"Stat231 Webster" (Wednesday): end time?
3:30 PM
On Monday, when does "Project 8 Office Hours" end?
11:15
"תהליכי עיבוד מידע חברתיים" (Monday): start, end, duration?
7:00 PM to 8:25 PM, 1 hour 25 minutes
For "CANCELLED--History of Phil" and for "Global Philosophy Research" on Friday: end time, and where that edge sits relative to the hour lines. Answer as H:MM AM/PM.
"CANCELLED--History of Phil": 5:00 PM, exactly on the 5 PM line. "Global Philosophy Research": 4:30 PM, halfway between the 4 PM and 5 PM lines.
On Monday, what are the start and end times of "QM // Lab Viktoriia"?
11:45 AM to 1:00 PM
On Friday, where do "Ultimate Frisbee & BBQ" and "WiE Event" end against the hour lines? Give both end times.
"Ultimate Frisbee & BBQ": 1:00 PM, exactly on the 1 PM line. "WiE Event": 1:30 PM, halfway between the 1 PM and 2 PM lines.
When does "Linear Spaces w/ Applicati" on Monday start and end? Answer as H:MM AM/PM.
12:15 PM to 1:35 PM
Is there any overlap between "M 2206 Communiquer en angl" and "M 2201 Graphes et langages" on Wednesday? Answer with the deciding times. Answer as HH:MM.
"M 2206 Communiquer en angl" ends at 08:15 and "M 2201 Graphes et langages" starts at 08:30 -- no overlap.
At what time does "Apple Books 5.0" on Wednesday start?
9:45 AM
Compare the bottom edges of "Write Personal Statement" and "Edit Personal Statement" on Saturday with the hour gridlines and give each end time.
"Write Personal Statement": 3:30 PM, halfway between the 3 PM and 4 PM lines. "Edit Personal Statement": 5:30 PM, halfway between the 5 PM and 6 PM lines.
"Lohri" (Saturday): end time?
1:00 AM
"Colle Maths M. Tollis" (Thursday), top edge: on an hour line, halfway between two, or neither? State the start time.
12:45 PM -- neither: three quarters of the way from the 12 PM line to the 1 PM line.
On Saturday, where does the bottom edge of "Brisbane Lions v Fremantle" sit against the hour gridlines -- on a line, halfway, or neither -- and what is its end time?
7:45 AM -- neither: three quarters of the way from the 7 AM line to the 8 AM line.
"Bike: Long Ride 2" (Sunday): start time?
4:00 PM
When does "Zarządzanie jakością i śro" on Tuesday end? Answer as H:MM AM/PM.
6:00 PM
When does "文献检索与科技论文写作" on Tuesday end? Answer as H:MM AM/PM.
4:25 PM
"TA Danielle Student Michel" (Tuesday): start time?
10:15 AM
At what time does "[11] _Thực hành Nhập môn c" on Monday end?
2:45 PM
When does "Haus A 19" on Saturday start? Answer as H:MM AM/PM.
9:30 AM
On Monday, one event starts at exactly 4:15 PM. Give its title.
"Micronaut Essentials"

====

Short exercise:
Format every line of the listing above as a numbered list, leaving out any blank lines.

Full response:
1. "Stat231 Webster" (Wednesday): end time?
2. 3:30 PM
3. On Monday, when does "Project 8 Office Hours" end?
4. 11:15
5. "תהליכי עיבוד מידע חברתיים" (Monday): start, end, duration?
6. 7:00 PM to 8:25 PM, 1 hour 25 minutes
7. For "CANCELLED--History of Phil" and for "Global Philosophy Research" on Friday: end time, and where that edge sits relative to the hour lines. Answer as H:MM AM/PM.
8. "CANCELLED--History of Phil": 5:00 PM, exactly on the 5 PM line. "Global Philosophy Research": 4:30 PM, halfway between the 4 PM and 5 PM lines.
9. On Monday, what are the start and end times of "QM // Lab Viktoriia"?
10. 11:45 AM to 1:00 PM
11. On Friday, where do "Ultimate Frisbee & BBQ" and "WiE Event" end against the hour lines? Give both end times.
12. "Ultimate Frisbee & BBQ": 1:00 PM, exactly on the 1 PM line. "WiE Event": 1:30 PM, halfway between the 1 PM and 2 PM lines.
13. When does "Linear Spaces w/ Applicati" on Monday start and end? Answer as H:MM AM/PM.
14. 12:15 PM to 1:35 PM
15. Is there any overlap between "M 2206 Communiquer en angl" and "M 2201 Graphes et langages" on Wednesday? Answer with the deciding times. Answer as HH:MM.
16. "M 2206 Communiquer en angl" ends at 08:15 and "M 2201 Graphes et langages" starts at 08:30 -- no overlap.
17. At what time does "Apple Books 5.0" on Wednesday start?
18. 9:45 AM
19. Compare the bottom edges of "Write Personal Statement" and "Edit Personal Statement" on Saturday with the hour gridlines and give each end time.
20. "Write Personal Statement": 3:30 PM, halfway between the 3 PM and 4 PM lines. "Edit Personal Statement": 5:30 PM, halfway between the 5 PM and 6 PM lines.
21. "Lohri" (Saturday): end time?
22. 1:00 AM
23. "Colle Maths M. Tollis" (Thursday), top edge: on an hour line, halfway between two, or neither? State the start time.
24. 12:45 PM -- neither: three quarters of the way from the 12 PM line to the 1 PM line.
25. On Saturday, where does the bottom edge of "Brisbane Lions v Fremantle" sit against the hour gridlines -- on a line, halfway, or neither -- and what is its end time?
26. 7:45 AM -- neither: three quarters of the way from the 7 AM line to the 8 AM line.
27. "Bike: Long Ride 2" (Sunday): start time?
28. 4:00 PM
29. When does "Zarządzanie jakością i śro" on Tuesday end? Answer as H:MM AM/PM.
30. 6:00 PM
31. When does "文献检索与科技论文写作" on Tuesday end? Answer as H:MM AM/PM.
32. 4:25 PM
33. "TA Danielle Student Michel" (Tuesday): start time?
34. 10:15 AM
35. At what time does "[11] _Thực hành Nhập môn c" on Monday end?
36. 2:45 PM
37. When does "Haus A 19" on Saturday start? Answer as H:MM AM/PM.
38. 9:30 AM
39. On Monday, one event starts at exactly 4:15 PM. Give its title.
40. "Micronaut Essentials"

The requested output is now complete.